It only took three days for evermore on vinyl to set the record for the biggest sales week for a vinyl! At the time, evermore had already sold 40,000 copies and counting. You can read more about current vinyl sales below.
The set breaks the record for the largest sales week for a vinyl album in the U.S. since MRC Data began electronically tracking sales in 1991.
In just three days, Taylor Swift’s Evermore has set the record for the biggest sales week for a vinyl album in the U.S. since MRC Data began tracking sales in 1991.
The vinyl edition of Evermore, released on May 28, sold over 40,000 copies in the U.S. through May 30, according to initial reports to MRC Data. That beats the record for an entire single-week of vinyl sales, held by the debut frame of vinyl devotee Jack White’s Lazaretto, when it launched with 40,000 copies in the week ending June 15, 2014. (MRC Data began electronically tracking music sales in 1991, when the company was known as SoundScan.) It’s presumed that Evermore’s vinyl sales sum will grow by the end of the tracking week on Thursday, June 3.
Evermore was initially released digitally and through streamers on Dec. 11, 2020, but its vinyl edition was not issued until May 28. Evermore’s vinyl sales are helped greatly by five months of banked pre-orders, as the vinyl version of the album was announced in mid-December, and went up for pre-order at the same time.
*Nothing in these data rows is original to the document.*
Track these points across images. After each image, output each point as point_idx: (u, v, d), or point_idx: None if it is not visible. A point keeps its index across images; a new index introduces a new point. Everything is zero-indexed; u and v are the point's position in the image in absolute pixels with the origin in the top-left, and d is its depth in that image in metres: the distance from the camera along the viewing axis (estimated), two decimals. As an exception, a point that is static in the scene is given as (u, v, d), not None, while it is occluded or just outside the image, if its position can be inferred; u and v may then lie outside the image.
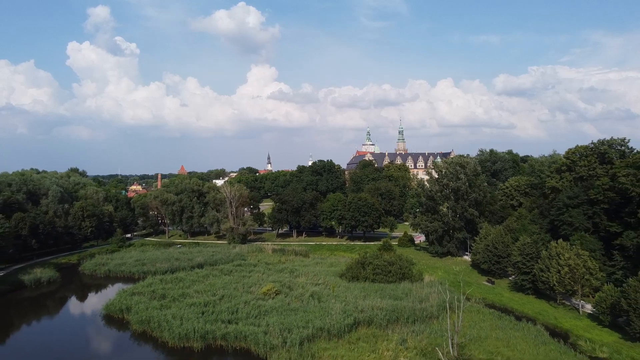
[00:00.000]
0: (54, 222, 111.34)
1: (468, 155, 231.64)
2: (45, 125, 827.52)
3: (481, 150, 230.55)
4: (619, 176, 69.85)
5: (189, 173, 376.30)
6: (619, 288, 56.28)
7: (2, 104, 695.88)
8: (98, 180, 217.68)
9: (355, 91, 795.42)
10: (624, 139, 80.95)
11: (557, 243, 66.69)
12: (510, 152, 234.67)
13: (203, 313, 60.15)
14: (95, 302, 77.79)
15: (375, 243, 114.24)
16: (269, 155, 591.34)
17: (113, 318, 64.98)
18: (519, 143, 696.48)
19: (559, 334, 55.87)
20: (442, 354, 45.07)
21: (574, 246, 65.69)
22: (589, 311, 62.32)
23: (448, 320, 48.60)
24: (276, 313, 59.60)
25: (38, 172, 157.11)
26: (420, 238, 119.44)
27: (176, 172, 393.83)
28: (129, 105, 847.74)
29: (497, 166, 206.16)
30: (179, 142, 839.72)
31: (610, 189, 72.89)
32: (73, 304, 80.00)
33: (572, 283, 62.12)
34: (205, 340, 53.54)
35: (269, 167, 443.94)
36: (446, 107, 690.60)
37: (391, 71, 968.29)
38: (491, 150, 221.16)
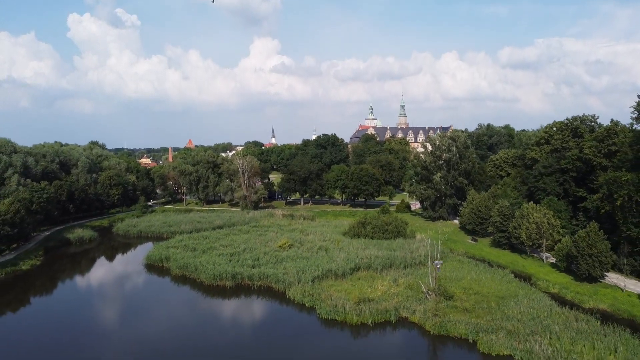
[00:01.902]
0: (86, 189, 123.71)
1: (467, 129, 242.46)
2: (48, 98, 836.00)
3: (479, 125, 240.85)
4: (584, 148, 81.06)
5: (196, 147, 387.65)
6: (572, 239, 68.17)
7: (4, 77, 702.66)
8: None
9: (358, 64, 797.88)
10: (594, 115, 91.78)
11: (528, 205, 78.55)
12: (507, 127, 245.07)
13: (230, 260, 72.78)
14: (135, 255, 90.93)
15: (376, 210, 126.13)
16: (273, 129, 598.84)
17: (154, 266, 77.78)
18: (523, 117, 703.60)
19: (523, 277, 68.02)
20: (424, 286, 57.47)
21: (542, 207, 77.45)
22: (552, 261, 74.46)
23: (429, 260, 60.68)
24: (291, 260, 72.11)
25: (62, 145, 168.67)
26: (416, 205, 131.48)
27: (181, 146, 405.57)
28: (131, 78, 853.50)
29: (493, 140, 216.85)
30: (182, 116, 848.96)
31: (578, 159, 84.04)
32: (117, 257, 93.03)
33: (537, 237, 74.15)
34: (235, 279, 66.16)
35: (273, 141, 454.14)
36: (450, 81, 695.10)
37: (395, 43, 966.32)
38: (488, 125, 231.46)
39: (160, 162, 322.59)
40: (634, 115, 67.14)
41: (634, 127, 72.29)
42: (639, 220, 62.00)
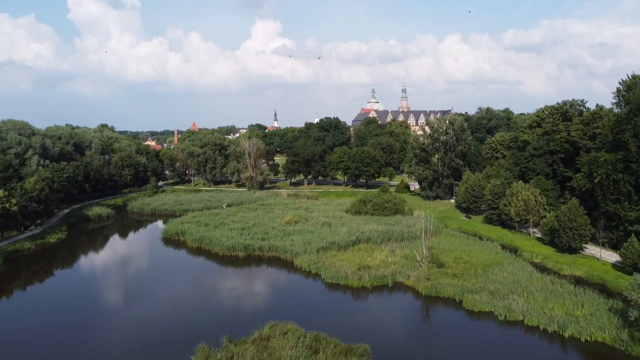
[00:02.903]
0: (101, 170, 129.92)
1: (467, 112, 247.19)
2: (49, 81, 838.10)
3: (480, 108, 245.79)
4: (571, 131, 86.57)
5: (200, 130, 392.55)
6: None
7: (4, 59, 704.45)
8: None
9: (360, 46, 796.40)
10: (583, 100, 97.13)
11: (517, 184, 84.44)
12: (506, 110, 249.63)
13: (242, 234, 79.15)
14: (152, 230, 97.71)
15: (376, 190, 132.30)
16: (275, 112, 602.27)
17: (171, 239, 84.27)
18: (527, 100, 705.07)
19: (510, 249, 74.30)
20: (418, 255, 63.78)
21: (530, 186, 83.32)
22: (538, 235, 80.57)
23: (423, 234, 66.77)
24: (297, 234, 78.41)
25: (72, 128, 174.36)
26: (415, 186, 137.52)
27: (184, 129, 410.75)
28: (132, 60, 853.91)
29: (492, 123, 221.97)
30: (183, 99, 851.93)
31: (566, 142, 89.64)
32: (135, 231, 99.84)
33: (525, 214, 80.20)
34: (246, 250, 72.54)
35: (275, 124, 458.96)
36: (453, 64, 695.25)
37: (398, 26, 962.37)
38: (487, 109, 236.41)
39: (165, 145, 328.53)
40: (615, 101, 72.43)
41: (614, 111, 77.58)
42: (615, 197, 67.85)
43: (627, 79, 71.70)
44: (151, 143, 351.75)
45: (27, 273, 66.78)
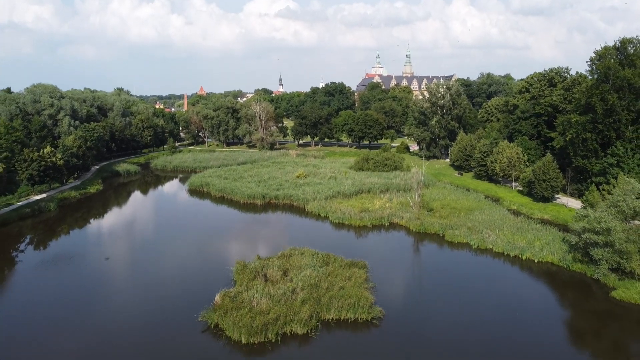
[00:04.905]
0: (123, 131, 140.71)
1: (468, 78, 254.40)
2: (50, 44, 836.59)
3: (481, 74, 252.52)
4: (554, 96, 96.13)
5: (207, 94, 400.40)
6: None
7: (5, 22, 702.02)
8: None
9: (366, 8, 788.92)
10: (567, 67, 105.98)
11: (503, 143, 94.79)
12: (507, 75, 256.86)
13: (259, 185, 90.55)
14: (177, 183, 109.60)
15: (378, 150, 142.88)
16: (280, 76, 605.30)
17: (196, 190, 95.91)
18: (534, 65, 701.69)
19: (493, 199, 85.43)
20: (411, 201, 75.11)
21: (514, 145, 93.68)
22: (519, 188, 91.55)
23: (415, 184, 77.82)
24: (307, 186, 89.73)
25: (91, 91, 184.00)
26: (414, 147, 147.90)
27: (189, 94, 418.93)
28: (134, 23, 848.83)
29: (492, 88, 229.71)
30: (187, 63, 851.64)
31: (550, 106, 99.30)
32: (163, 184, 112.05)
33: (508, 169, 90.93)
34: (264, 198, 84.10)
35: (281, 89, 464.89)
36: (460, 27, 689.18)
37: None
38: (488, 74, 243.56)
39: (173, 109, 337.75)
40: (589, 69, 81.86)
41: (587, 78, 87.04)
42: (584, 154, 78.34)
43: (600, 49, 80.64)
44: (160, 107, 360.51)
45: (78, 215, 78.93)
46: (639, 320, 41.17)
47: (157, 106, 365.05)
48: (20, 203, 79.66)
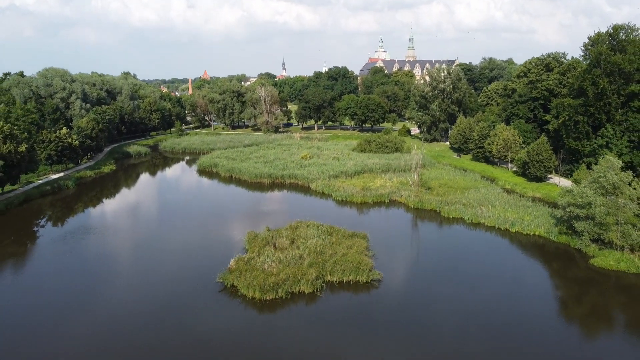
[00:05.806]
0: (132, 114, 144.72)
1: (471, 62, 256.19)
2: (52, 27, 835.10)
3: (484, 59, 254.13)
4: (550, 80, 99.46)
5: (211, 78, 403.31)
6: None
7: (6, 4, 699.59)
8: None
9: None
10: (564, 52, 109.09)
11: (500, 125, 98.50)
12: (508, 60, 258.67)
13: (265, 166, 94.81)
14: (187, 164, 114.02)
15: (380, 133, 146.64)
16: (283, 61, 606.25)
17: (205, 171, 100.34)
18: (539, 50, 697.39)
19: (489, 179, 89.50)
20: (410, 179, 79.32)
21: (510, 128, 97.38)
22: (515, 169, 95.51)
23: (414, 164, 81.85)
24: (312, 166, 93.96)
25: (99, 75, 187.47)
26: (415, 130, 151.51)
27: (192, 78, 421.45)
28: (136, 6, 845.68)
29: (494, 73, 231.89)
30: (189, 47, 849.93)
31: (546, 90, 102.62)
32: (173, 165, 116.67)
33: (504, 151, 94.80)
34: (270, 178, 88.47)
35: (284, 73, 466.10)
36: (464, 10, 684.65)
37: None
38: (490, 59, 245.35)
39: (177, 93, 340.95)
40: (582, 54, 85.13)
41: (581, 63, 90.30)
42: (576, 136, 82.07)
43: (593, 35, 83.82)
44: (165, 90, 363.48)
45: (94, 193, 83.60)
46: (614, 284, 45.62)
47: (163, 90, 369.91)
48: (40, 181, 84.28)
Evermore’s record-breaking vinyl sales add to the great music-on-vinyl comeback story for the once-dormant format. 2020 marked the single-largest year for U.S. vinyl album sales in MRC Data history (27.54 million copies) and the 15th consecutive year of growth for vinyl (up 46.2%). Further, vinyl LPs accounted for 27% of all albums sold in 2020. Vinyl albums were once the dominant format for album purchases in the U.S., up until the early 1980s. After that, cassettes took hold until the early 1990s, when the CD format flourished and became the leading format for album sales.
Evermore, again, was initially issued to streaming services and as a commercial digital album on Dec. 11, 2020, and debuted at No. 1 on the Billboard 200 chart. The album’s CD, cassette and vinyl editions followed on Dec. 18, 2020; Feb. 12 and May 28, 2021, respectively. The delayed release of Evermore’s physical formats is owed to the amount of time it takes to manufacture the products, with vinyl requiring the longest time to produce.
As Evermore was a surprise release (Swift announced its existence on Dec. 10), there was likely no time for her team and her record label, Republic Records, to coordinate the manufacturing of the physical editions of the album in time for the Dec. 11 streaming and digital release. So, the CD, cassette and vinyl editions hit retail later.
Not all albums these days have such delayed physical releases, but many do. Ariana Grande’s Positions is another such example. The album was released on Oct. 30, 2020, after Grande had teased the album’s existence Oct. 14. While Positions was released on Oct. 30 as both a digital album and as a CD, its cassette and vinyl LP were delayed until April 9. Like Evermore, Grande’s vinyl LP had months of pre-orders fueling its eventual arrival, when it sold 32,000 copies in the week ending April 15.
One superstar album on the horizon that will not have a delayed vinyl release is Billie Eilish’s Happier Than Ever. On July 30, the album will be released via streaming platforms; and commercially as a digital album, and on CD, cassette and vinyl formats (with at least six different color vinyl editions available in the U.S., in addition to its standard black vinyl edition).